* GOAL OF THE EXERCISE *
Give back one number only: how many lines in the material below contain "negative".

── PROVIDED INFORMATION ──

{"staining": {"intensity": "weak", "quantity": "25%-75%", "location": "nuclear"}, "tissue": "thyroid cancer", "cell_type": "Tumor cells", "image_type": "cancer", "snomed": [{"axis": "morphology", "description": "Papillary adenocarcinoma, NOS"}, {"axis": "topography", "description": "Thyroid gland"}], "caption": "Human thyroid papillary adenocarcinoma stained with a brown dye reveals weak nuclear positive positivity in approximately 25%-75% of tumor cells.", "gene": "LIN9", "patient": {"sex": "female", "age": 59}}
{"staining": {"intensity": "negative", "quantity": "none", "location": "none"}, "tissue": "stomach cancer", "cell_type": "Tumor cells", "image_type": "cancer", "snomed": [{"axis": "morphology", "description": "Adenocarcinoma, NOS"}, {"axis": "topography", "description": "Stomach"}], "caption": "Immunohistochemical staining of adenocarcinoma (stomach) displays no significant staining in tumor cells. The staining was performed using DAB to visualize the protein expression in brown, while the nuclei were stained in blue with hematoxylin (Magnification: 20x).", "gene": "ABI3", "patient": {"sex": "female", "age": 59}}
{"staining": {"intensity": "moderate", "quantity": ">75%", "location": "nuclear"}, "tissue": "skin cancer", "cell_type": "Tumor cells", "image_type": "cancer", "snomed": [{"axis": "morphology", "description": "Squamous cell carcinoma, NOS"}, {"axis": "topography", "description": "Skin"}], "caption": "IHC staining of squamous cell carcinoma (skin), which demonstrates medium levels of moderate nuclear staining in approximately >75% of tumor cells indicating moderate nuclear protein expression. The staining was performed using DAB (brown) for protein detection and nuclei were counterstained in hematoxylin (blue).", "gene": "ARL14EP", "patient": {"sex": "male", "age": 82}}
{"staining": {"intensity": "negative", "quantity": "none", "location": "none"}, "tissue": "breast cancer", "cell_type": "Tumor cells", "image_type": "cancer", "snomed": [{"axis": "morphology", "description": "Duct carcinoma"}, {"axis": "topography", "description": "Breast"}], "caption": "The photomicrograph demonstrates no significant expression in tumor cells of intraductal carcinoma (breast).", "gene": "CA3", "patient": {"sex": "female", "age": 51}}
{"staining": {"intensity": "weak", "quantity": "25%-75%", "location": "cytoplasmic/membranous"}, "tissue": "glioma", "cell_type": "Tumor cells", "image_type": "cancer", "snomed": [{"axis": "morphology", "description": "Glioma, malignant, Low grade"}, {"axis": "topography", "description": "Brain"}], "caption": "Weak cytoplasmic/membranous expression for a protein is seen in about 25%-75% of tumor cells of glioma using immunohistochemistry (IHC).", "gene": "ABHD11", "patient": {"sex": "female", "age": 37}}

───

* TASK OUTPUT *
2